EXERCISE DIRECTIONS:
Search the records for the word "round" and pick out every line that has it.

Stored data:
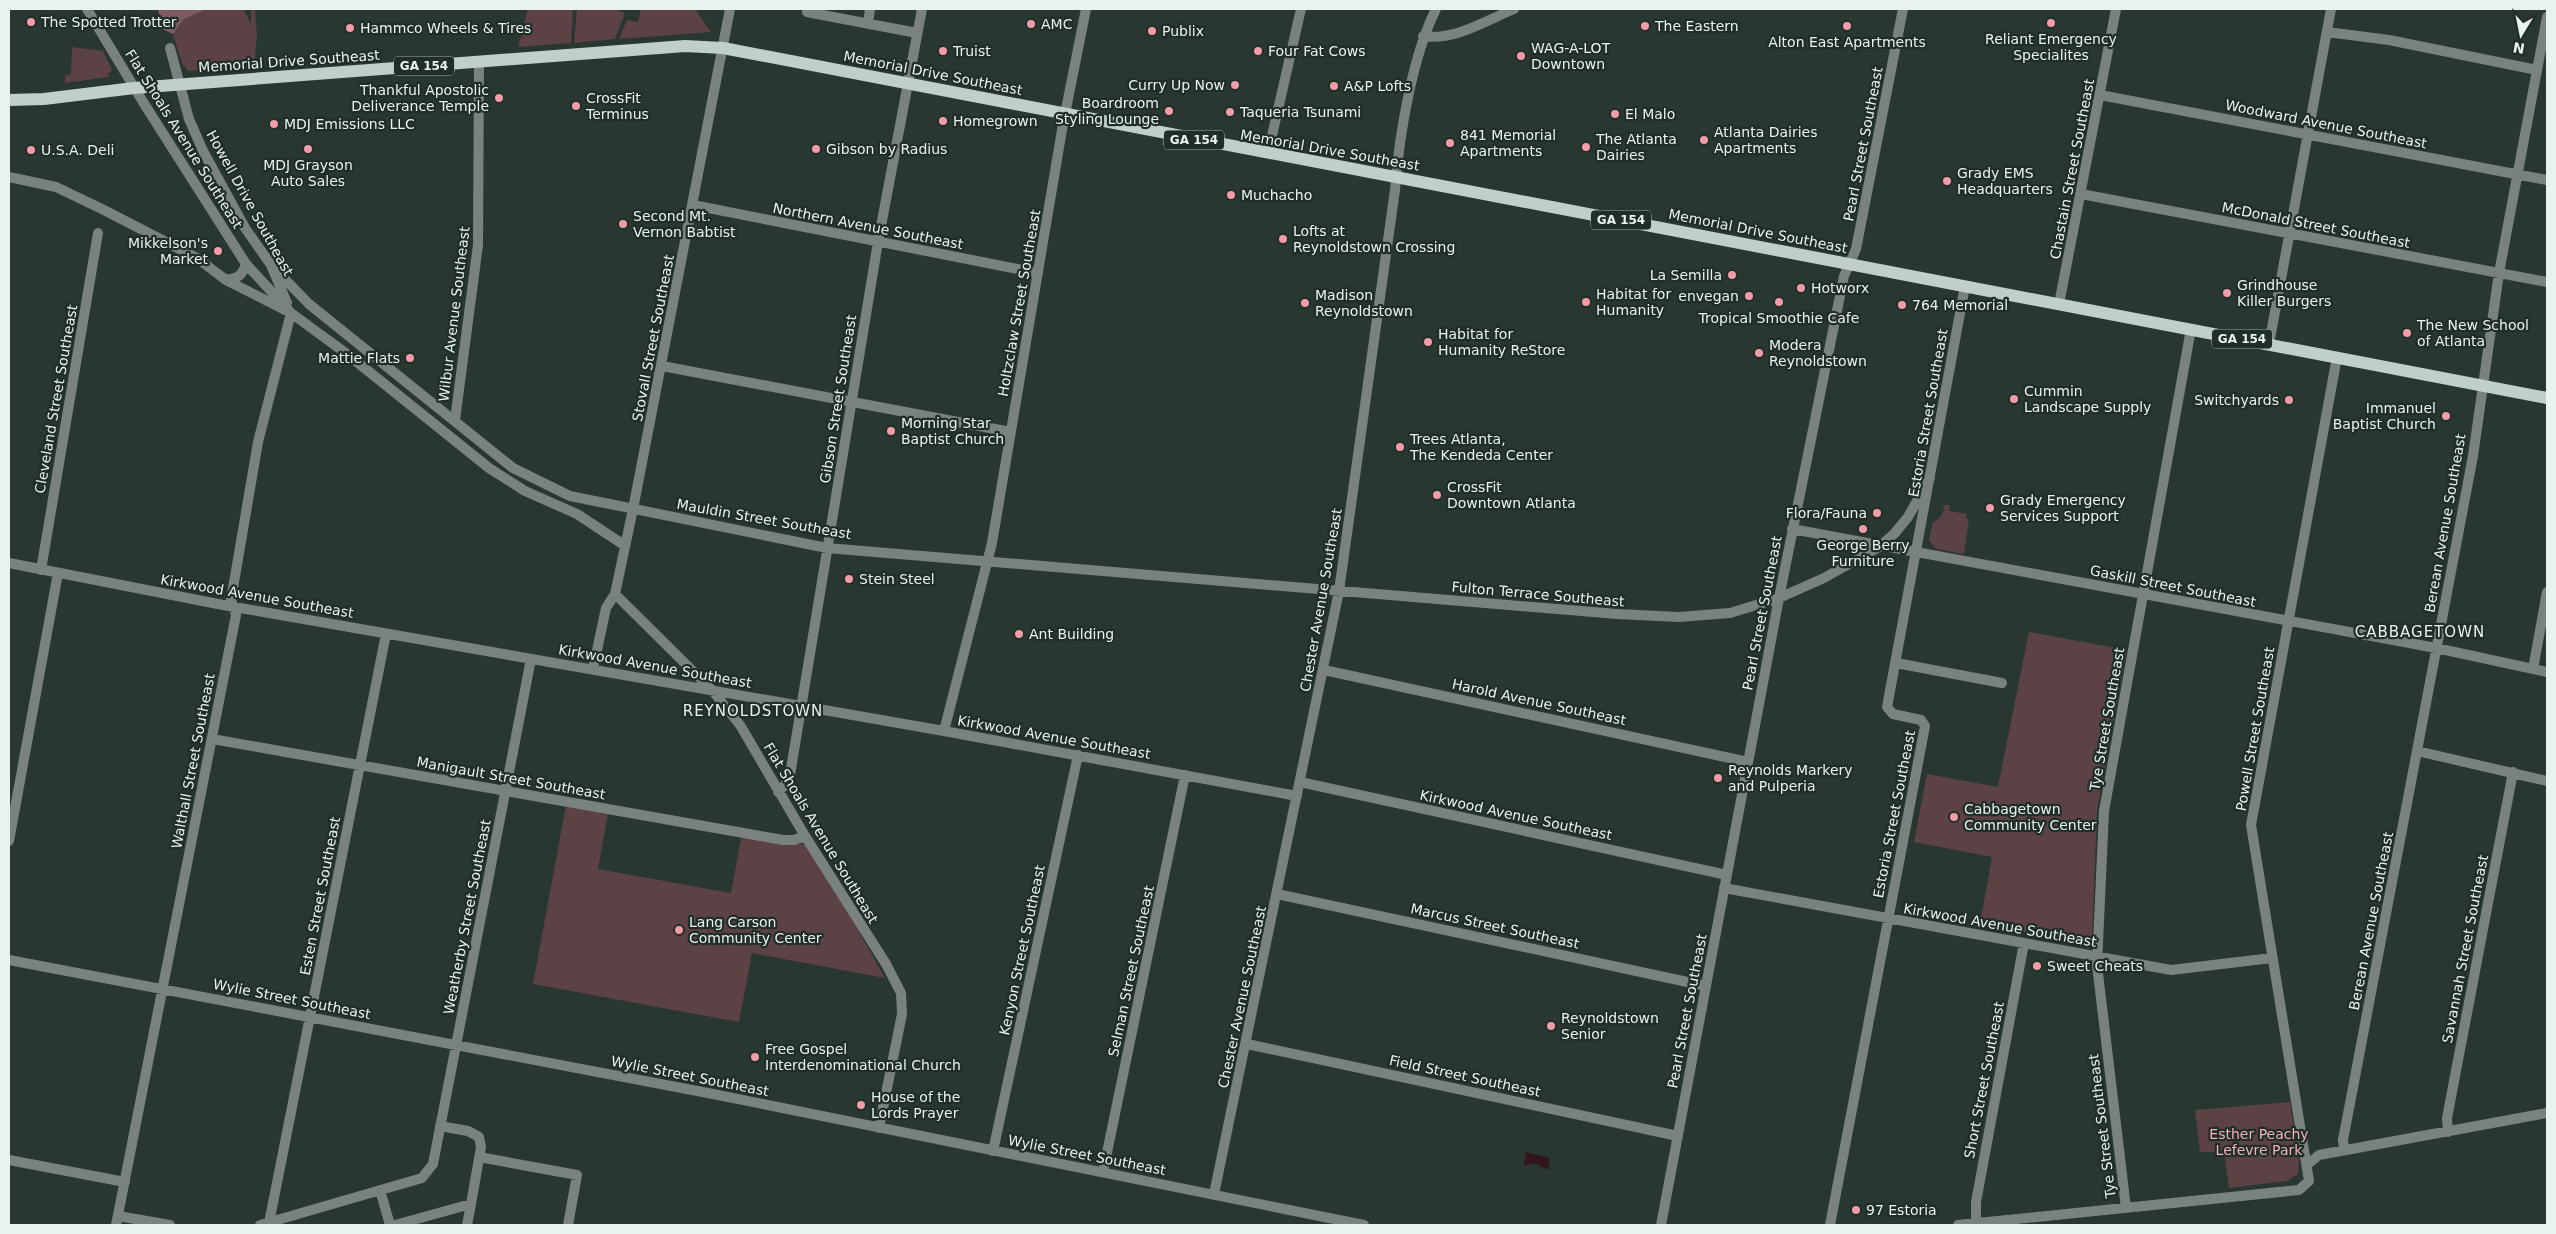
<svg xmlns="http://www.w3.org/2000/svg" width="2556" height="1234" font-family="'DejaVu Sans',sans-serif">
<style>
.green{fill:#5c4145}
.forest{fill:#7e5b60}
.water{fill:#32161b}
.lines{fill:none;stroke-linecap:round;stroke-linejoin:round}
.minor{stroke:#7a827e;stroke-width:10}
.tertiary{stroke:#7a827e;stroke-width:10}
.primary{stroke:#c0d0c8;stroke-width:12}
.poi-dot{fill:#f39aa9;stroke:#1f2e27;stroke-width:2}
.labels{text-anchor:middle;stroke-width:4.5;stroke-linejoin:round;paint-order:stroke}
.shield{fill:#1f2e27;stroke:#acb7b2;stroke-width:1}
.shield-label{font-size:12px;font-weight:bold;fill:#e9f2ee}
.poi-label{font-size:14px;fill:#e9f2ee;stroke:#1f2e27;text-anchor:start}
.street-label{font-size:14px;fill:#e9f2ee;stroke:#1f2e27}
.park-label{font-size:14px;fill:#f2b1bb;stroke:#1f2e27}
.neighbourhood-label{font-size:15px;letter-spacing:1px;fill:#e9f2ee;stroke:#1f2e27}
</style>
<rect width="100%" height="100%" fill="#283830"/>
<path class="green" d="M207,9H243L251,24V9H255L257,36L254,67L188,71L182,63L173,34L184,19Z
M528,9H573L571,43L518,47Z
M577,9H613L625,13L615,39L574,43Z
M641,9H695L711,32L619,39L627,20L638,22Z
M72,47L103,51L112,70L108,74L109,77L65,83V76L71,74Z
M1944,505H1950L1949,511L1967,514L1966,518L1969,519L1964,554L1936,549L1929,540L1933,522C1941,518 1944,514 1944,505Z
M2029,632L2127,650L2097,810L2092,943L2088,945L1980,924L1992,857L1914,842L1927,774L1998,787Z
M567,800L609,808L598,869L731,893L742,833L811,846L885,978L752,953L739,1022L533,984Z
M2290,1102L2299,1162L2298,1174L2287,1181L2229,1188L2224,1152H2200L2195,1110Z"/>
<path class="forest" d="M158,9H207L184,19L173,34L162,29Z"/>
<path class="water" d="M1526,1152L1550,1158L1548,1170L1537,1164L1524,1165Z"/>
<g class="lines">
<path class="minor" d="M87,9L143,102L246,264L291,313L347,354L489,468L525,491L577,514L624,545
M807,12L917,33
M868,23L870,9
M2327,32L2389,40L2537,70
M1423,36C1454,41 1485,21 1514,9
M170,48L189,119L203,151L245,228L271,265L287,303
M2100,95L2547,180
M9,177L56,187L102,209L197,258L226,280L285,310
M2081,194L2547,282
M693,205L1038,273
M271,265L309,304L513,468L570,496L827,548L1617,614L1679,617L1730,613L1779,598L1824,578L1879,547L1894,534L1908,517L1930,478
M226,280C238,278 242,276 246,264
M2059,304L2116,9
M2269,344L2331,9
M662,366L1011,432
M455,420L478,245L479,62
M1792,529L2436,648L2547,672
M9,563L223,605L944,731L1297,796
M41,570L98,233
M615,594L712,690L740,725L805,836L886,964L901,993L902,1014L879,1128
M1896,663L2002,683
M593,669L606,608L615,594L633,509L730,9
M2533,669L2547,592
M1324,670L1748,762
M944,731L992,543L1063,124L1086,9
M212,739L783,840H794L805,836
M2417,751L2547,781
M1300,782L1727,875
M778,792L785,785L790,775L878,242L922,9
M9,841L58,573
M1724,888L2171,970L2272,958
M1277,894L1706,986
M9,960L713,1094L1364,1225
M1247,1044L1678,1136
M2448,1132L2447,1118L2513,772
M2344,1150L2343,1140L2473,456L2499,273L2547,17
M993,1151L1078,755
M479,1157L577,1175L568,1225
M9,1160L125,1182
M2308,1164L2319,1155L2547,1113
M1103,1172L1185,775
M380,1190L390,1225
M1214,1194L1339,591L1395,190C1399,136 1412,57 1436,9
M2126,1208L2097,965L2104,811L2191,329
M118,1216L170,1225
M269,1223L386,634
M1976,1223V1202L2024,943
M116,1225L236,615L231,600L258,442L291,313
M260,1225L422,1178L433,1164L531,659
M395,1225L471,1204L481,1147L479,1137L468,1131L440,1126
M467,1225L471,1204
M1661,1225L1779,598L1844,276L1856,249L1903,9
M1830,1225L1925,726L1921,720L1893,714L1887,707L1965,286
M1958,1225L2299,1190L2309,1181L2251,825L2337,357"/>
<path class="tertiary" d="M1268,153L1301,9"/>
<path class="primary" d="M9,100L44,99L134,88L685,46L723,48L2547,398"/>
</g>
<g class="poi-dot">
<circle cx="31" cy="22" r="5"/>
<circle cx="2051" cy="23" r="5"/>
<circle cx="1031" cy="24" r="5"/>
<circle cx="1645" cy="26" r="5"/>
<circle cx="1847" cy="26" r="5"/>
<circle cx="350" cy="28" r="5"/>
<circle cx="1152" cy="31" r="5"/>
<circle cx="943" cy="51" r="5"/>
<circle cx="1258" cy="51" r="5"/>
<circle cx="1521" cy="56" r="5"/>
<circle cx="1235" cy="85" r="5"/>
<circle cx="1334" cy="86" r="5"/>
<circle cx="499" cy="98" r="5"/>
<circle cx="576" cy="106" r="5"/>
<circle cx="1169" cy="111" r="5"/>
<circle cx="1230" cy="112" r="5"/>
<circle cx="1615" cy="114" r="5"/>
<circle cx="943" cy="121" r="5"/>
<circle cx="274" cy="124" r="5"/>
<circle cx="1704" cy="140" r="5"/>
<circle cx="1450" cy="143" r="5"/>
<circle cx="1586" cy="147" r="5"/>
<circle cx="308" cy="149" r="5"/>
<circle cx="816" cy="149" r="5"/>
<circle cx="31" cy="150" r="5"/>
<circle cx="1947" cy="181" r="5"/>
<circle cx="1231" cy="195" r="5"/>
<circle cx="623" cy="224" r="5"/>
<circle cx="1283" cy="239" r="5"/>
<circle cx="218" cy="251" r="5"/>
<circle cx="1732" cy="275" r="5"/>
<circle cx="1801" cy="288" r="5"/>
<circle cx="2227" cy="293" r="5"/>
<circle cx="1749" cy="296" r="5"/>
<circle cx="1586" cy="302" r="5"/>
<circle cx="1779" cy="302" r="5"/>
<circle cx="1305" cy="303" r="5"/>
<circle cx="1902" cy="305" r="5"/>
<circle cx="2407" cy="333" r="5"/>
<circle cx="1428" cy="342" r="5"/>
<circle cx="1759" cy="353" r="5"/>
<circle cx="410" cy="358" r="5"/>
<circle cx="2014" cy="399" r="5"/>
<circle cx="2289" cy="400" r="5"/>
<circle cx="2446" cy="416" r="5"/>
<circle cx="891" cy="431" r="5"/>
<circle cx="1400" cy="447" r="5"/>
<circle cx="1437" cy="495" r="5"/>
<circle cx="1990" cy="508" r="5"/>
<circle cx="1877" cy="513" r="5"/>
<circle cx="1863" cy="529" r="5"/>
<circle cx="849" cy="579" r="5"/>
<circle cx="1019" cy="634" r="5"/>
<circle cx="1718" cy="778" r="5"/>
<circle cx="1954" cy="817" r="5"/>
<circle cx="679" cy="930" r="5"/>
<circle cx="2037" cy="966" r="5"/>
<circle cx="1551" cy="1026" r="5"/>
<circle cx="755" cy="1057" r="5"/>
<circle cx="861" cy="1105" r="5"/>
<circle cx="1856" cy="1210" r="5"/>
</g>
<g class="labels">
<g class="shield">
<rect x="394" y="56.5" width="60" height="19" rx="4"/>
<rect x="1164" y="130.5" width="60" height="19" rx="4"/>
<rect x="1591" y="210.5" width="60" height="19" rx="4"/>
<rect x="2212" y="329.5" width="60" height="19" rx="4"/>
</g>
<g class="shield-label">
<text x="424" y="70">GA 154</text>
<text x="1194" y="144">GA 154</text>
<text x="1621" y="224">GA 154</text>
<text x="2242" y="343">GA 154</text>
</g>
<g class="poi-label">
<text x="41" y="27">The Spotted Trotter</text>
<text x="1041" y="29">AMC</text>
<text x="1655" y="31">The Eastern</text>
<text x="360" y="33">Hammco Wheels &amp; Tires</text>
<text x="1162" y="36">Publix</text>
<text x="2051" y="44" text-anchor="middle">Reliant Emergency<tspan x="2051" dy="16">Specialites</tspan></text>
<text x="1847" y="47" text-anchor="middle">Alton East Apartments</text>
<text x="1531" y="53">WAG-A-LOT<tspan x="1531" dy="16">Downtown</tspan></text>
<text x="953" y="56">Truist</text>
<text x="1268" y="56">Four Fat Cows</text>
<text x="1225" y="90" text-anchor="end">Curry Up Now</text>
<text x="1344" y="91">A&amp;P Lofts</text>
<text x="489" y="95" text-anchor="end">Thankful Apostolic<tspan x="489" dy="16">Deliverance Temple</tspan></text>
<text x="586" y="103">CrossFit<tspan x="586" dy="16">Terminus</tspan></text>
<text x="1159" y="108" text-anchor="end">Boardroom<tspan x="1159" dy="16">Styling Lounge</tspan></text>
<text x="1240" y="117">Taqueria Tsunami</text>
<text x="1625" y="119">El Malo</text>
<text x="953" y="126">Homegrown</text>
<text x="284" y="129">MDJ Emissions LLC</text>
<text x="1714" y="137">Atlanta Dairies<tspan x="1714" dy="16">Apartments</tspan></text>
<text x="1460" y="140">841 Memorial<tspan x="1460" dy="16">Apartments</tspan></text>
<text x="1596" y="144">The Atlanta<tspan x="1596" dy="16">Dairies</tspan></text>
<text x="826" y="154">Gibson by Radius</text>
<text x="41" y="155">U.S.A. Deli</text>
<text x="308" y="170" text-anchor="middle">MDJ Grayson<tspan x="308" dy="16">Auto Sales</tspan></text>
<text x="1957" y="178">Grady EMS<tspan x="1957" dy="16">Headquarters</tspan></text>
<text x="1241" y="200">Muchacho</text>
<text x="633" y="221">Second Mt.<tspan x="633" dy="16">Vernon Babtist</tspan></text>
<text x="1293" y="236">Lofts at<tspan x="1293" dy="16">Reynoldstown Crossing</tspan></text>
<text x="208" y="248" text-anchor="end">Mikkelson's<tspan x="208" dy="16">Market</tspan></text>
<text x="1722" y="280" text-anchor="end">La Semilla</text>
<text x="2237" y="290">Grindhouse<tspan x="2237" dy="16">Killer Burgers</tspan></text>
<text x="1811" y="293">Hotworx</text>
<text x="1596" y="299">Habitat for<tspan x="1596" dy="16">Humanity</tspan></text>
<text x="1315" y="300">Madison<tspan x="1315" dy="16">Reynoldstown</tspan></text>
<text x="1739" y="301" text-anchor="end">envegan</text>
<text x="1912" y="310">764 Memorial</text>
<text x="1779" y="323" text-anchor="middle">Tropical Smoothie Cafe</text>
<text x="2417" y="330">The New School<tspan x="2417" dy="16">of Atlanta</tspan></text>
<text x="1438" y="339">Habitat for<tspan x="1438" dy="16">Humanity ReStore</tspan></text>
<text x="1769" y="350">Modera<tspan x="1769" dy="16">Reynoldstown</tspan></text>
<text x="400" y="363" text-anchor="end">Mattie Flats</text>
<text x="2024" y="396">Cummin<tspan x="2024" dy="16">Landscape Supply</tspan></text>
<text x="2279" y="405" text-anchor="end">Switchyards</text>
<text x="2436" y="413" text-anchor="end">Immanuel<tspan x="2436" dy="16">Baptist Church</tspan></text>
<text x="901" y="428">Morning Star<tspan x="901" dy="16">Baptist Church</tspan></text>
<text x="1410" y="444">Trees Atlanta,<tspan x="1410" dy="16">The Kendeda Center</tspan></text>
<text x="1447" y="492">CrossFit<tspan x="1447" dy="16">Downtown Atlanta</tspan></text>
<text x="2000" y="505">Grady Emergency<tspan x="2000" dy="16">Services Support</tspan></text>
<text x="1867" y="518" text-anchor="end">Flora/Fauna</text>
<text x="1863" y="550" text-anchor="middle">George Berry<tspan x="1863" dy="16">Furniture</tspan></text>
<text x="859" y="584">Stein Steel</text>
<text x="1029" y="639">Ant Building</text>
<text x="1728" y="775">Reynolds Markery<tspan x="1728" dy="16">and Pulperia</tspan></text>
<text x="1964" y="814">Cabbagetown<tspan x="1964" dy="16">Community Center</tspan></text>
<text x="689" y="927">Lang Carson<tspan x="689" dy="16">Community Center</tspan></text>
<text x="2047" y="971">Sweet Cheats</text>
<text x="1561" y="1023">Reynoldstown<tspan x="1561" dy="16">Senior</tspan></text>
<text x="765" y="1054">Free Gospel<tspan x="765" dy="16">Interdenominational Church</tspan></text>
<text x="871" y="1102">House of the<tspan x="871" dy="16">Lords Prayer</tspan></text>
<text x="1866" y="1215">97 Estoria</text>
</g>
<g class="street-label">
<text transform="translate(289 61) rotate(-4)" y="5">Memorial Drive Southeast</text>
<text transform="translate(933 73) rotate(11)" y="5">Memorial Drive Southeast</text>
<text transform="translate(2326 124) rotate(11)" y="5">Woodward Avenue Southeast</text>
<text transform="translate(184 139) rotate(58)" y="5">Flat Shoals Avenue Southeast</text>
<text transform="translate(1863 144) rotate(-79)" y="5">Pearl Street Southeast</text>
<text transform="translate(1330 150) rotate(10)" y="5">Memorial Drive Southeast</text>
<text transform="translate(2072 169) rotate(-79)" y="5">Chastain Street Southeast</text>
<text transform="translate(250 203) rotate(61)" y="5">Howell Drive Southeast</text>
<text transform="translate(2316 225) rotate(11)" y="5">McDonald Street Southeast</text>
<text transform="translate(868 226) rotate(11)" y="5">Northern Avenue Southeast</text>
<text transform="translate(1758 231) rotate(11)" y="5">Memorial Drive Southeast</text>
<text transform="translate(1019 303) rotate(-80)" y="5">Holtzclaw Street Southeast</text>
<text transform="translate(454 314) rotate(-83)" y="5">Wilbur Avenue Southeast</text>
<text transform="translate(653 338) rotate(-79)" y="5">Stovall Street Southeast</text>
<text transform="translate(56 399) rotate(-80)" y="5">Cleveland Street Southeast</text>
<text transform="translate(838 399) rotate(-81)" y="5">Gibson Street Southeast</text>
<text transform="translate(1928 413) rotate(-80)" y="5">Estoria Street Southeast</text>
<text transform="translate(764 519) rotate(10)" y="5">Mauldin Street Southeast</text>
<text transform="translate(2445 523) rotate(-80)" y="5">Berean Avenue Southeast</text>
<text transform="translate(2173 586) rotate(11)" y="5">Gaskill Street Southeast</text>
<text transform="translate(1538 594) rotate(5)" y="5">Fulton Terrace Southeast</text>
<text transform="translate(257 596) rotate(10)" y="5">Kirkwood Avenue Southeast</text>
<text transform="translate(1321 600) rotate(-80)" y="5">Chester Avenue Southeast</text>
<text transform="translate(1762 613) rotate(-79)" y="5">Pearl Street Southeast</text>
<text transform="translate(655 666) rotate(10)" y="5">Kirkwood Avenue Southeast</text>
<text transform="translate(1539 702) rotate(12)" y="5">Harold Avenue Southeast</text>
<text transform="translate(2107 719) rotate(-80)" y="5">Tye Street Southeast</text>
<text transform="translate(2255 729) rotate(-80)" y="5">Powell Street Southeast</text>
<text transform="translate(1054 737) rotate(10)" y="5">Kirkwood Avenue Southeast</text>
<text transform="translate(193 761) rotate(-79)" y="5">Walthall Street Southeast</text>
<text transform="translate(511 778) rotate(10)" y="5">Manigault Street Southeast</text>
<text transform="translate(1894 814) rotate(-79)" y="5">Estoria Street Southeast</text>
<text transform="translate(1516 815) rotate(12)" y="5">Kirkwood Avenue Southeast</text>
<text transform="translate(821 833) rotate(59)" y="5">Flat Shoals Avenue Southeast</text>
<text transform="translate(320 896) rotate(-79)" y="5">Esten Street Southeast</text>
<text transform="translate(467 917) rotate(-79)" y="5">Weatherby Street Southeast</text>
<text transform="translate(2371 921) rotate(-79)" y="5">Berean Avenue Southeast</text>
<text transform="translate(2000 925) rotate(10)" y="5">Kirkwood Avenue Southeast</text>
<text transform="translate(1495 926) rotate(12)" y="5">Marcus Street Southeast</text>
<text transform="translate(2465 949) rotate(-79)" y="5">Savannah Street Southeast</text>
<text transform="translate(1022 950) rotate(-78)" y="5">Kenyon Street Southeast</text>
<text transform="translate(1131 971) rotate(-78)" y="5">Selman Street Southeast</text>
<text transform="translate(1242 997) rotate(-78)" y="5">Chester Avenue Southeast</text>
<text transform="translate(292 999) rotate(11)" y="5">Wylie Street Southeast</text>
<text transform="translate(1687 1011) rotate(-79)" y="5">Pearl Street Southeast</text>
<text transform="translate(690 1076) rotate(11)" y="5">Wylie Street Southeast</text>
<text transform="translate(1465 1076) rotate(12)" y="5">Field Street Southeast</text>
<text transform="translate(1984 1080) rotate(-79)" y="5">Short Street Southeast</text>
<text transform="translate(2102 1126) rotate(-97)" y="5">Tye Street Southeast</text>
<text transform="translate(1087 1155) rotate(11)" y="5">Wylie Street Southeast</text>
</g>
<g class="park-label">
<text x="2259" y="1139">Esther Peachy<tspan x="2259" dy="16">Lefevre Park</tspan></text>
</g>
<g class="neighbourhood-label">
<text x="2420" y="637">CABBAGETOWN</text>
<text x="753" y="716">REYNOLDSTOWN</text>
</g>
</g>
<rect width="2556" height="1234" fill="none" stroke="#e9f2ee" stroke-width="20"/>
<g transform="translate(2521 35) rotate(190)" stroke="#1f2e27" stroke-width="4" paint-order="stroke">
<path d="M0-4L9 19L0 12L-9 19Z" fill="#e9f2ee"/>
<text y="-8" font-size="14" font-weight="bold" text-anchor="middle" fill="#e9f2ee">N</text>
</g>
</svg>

EXERCISE RESULT:
.lines{fill:none;stroke-linecap:round;stroke-linejoin:round}
.labels{text-anchor:middle;stroke-width:4.5;stroke-linejoin:round;paint-order:stroke}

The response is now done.